The Mayan civilization covered a large geographic area in Central and South America around 2000 B.C. until 1500 A.D. The Mayans were exponentially advanced in comparison to other pre-Columbian American civilizations in areas of architecture, social and political order as well as their grasp on medicine, astronomy, mathematics and written language. With all of these advancements to heal the sick, build advanced shelter, plan for war and increase the quality of life of the society how did the Mayan’s decline into non-existence? There are many theories but the ones I will focus on now are the overpopulation and exhaustion of resources and a theory that there was a drought that lasted approximately 200 years which dispersed the civilization into areas that were more fertile and inhabitable.
The advancements made by the Mayans in agriculture and medicine allowed more people to be fed, more children born healthy as well as the life expectancy increasing for those in the upper tiers of the society. The increase in population would lead to an exhaustion of resources and the area could not renew itself fast enough to support the society for the long term. The geographic limitations of fertile land and potable water were over sourced and the nutrients were stripped rapidly from the land and there was not enough water to fulfill the thirst of the people and the agricultural needs simultaneously.
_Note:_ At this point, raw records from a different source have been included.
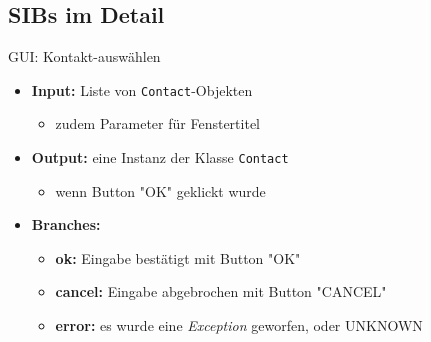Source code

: \subsection*{SIBs im Detail}
\begin{frame}{GUI: Kontakt-auswählen}
\begin{itemize}[<+->]
	\item \textbf{Input:} Liste von \texttt{Contact}-Objekten 
		\begin{itemize}[<+->]
			\item zudem Parameter für Fenstertitel
		\end{itemize}
	\item \textbf{Output:} eine Instanz der Klasse \texttt{Contact}
		\begin{itemize}[<+->]
			\item wenn Button "OK" geklickt wurde
		\end{itemize}
	
	\item \textbf{Branches:} 
		\begin{itemize}[<+->]
			\item \textbf{ok:} Eingabe bestätigt mit Button "OK"
			\item \textbf{cancel:} Eingabe abgebrochen mit Button "CANCEL"
			\item \textbf{error:} es wurde eine \textit{Exception} geworfen, oder UNKNOWN
		\end{itemize}
	
\end{itemize}
\end{frame}


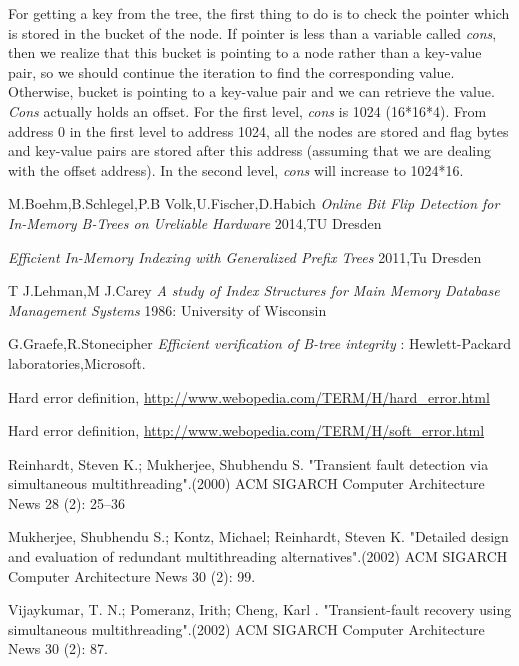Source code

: \documentclass{report}
\begin{document}
For getting a key from the tree, the first thing to do is to check the pointer which is stored in the bucket of the node. If pointer is less than a variable called \textit{cons}, then we realize that this bucket is pointing to a node rather than a key-value pair, so we should continue the iteration to find the corresponding value. Otherwise, bucket is pointing to a key-value pair and we can retrieve the value. \textit{Cons} actually holds an offset. For the first level, \textit{cons} is 1024 (16*16*4). From address 0 in the first level to address 1024, all the nodes are stored and flag bytes and key-value pairs are stored after this address (assuming that we are dealing with the offset address). In the second level, \textit{cons} will increase to 1024*16.

      

\begin{thebibliography}{1}

 M.Boehm,B.Schlegel,P.B Volk,U.Fischer,D.Habich {\em Online Bit Flip Detection for In-Memory B-Trees on Ureliable Hardware} 2014,TU Dresden 

  {\em Efficient In-Memory Indexing with Generalized Prefix Trees} 2011,Tu Dresden

 T J.Lehman,M J.Carey {\em A study of Index Structures for Main Memory Database Management Systems} 1986: University of Wisconsin

 G.Graefe,R.Stonecipher {\em Efficient verification of B-tree integrity} : Hewlett-Packard laboratories,Microsoft.

Hard error definition, \url{http://www.webopedia.com/TERM/H/hard_error.html}

Hard error definition, \url{http://www.webopedia.com/TERM/H/soft_error.html}

Reinhardt, Steven K.; Mukherjee, Shubhendu S. "Transient fault detection via simultaneous multithreading".(2000) ACM SIGARCH Computer Architecture News 28 (2): 25–36

 Mukherjee, Shubhendu S.; Kontz, Michael; Reinhardt, Steven K. "Detailed design and evaluation of redundant multithreading alternatives".(2002) ACM SIGARCH Computer Architecture News 30 (2): 99.

 Vijaykumar, T. N.; Pomeranz, Irith; Cheng, Karl . "Transient-fault recovery using simultaneous multithreading".(2002) ACM SIGARCH Computer Architecture News 30 (2): 87.


\end{thebibliography}
\end{document}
The second although similar was not caused by the Mayan’s advancements but by that of the world in which they lived. Climate change in the region could have caused major droughts to occur in the normally wet areas in which the Mayan’s lived. In a research study by the University of Potsdam in Germany there is scientific evidence of major droughts between approximately 800 A.D. and 900 A.D (Lovgren 2003). While the Mayans thrived through most of the droughts the longer and more intense could have led to the disbursement and collapse of the Mayan culture.